Consultation questions set out include:

  • How should the residual waste stream be separated and sorted amongst anaerobic digestion, energy from waste facilities and alternatives to maximise the benefits to society and minimise the environmental costs?
  • Could the packaging regulations be reformed to sharpen the incentives on producers to reduce packaging, without placing disproportionate costs on businesses or creating significant market distortions?

CIWM Says

CIWM has given a “cautious endorsement” of the report, with its chief executive saying the report hasn’t taken on board the role secondary raw materials could play in supporting other industries.

CIWM’s chief executive, Dr Colin Church, said: “CIWM and others in the sector have been working closely with the NIC over the past year or so. It is really positive therefore to see that the NIC has acknowledged the point we’ve been making that resource and waste management is a significant element of our national infrastructure beyond individual large projects.

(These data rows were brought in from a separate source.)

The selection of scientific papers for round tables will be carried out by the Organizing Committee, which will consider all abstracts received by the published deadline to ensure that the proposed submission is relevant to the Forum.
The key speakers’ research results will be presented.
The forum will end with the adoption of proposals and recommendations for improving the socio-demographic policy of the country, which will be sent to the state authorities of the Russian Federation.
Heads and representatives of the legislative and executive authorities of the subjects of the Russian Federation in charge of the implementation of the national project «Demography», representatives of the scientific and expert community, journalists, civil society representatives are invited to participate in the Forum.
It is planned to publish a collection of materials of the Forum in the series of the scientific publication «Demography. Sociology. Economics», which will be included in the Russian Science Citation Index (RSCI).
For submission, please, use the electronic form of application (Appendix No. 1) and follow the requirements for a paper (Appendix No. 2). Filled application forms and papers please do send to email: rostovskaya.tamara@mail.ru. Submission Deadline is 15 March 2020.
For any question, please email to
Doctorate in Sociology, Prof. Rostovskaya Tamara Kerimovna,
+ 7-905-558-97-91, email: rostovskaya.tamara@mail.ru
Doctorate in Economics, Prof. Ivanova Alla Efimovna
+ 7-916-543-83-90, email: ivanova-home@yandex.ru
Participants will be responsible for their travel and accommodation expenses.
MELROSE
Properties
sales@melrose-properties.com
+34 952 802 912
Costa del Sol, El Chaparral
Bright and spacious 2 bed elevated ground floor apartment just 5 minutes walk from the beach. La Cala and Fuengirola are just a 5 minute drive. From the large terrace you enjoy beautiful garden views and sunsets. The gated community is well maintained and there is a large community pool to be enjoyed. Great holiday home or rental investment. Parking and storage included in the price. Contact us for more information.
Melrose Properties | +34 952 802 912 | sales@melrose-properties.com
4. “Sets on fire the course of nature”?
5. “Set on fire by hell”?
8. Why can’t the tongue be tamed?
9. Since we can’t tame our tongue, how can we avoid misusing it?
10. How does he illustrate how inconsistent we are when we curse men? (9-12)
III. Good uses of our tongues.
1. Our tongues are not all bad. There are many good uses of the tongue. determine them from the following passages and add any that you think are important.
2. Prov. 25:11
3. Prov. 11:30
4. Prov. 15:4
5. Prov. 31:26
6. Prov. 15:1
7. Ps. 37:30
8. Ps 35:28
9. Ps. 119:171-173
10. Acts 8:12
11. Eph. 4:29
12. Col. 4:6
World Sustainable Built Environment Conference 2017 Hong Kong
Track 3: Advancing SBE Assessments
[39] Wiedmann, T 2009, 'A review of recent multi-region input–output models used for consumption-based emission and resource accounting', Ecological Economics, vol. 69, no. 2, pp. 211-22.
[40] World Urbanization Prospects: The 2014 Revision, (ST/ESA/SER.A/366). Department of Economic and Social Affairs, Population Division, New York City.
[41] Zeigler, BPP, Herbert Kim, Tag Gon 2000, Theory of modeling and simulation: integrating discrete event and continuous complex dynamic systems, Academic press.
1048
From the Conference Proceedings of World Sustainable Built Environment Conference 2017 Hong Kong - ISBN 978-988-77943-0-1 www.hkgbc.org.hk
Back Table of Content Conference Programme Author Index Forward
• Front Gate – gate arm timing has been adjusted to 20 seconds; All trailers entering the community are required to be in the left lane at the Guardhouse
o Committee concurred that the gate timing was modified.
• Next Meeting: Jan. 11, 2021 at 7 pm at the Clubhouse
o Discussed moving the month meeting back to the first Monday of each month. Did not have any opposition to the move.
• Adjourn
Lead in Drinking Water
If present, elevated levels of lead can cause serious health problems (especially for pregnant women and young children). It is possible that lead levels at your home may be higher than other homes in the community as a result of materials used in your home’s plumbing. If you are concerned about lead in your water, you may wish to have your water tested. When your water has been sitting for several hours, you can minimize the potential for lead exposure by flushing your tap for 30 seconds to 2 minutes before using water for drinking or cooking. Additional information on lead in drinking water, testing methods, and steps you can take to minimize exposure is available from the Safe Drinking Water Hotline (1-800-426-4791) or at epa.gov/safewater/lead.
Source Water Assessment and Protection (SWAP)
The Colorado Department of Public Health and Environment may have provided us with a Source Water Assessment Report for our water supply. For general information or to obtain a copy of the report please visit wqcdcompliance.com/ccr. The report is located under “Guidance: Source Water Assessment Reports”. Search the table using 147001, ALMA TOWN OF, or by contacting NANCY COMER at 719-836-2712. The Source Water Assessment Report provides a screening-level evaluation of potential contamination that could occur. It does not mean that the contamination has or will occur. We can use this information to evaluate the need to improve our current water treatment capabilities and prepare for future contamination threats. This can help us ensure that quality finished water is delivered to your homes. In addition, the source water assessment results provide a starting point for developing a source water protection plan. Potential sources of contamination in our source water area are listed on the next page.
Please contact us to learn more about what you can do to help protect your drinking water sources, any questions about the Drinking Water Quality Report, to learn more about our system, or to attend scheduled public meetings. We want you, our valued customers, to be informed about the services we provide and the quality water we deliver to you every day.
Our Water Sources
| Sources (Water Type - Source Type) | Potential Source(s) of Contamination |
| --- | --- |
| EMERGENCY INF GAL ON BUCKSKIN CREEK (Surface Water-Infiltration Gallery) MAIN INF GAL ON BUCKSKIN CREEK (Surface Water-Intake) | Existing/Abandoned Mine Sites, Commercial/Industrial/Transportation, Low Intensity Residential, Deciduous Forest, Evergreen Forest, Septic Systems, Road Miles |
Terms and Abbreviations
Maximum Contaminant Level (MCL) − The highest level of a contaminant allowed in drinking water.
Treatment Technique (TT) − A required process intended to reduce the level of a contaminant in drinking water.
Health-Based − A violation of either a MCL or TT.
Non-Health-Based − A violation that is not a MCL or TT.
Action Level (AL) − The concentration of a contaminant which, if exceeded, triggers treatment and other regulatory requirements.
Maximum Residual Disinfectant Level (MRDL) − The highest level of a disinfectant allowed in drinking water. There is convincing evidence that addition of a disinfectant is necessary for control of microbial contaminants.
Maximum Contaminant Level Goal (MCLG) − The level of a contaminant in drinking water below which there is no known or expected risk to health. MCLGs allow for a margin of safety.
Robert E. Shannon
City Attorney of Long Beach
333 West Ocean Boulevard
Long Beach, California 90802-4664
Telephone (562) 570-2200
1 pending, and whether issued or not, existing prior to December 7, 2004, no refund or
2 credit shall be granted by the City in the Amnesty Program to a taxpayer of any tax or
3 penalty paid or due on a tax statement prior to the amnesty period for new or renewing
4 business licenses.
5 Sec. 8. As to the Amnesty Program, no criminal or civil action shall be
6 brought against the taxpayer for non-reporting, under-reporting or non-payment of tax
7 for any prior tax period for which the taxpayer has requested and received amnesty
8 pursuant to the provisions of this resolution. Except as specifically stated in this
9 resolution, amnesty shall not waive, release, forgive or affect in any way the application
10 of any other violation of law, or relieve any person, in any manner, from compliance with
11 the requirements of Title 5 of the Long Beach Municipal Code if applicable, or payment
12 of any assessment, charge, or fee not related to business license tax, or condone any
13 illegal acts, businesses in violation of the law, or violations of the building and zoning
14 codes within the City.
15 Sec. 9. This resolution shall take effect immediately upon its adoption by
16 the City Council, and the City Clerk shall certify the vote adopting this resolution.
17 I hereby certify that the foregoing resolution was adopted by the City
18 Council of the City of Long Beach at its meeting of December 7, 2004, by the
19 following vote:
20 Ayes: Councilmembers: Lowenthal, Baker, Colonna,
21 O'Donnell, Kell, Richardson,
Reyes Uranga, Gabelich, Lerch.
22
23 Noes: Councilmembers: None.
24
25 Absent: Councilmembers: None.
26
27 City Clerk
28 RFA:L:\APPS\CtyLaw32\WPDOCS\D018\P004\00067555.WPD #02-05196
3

“And the NIC’s caution about the future of electricity-only energy from waste is right, as is an emphasis on waste prevention, especially through tackling packaging issues,” says CIWM chief executive Dr Colin Church.

Dr Colin Church, CIWM – “On the other hand, the NIC disappointingly doesn’t seem to have taken on board the role secondary raw materials – beyond energy – could play in supporting other industries, from aviation and construction to automotive and computing.”

“CIWM also welcomes the continued placing of all this within the wider carbon agenda and the consultation document includes other points we would agree with, such as looking more closely at biogas and the important role that good data can play.

“We are particularly pleased to see the commitment to say more soon on the issues of poor data beyond the household waste stream; without accurate data and a clear policy framework for capturing secondary resources, we will continue to have polarised debate about infrastructure needs in this sector.

“On the other hand, the NIC disappointingly doesn’t seem to have taken on board the role secondary raw materials – beyond energy – could play in supporting other industries, from aviation and construction to automotive and computing. Whilst making a strong case for improved energy efficiency, the role of better resource efficiency is only implicit in the report.

“Overall, and taken together with yesterday’s Clean Growth Strategy, we can now at last see an overall policy picture emerging for the resource and waste management sector in England, something everyone has been seeking for quite some time.

“CIWM will continue to play its part in helping the NIC develop its thinking further in respect of the resource and waste management sector and we look forward to working with it in developing the full National Infrastructure Assessment over the coming months.”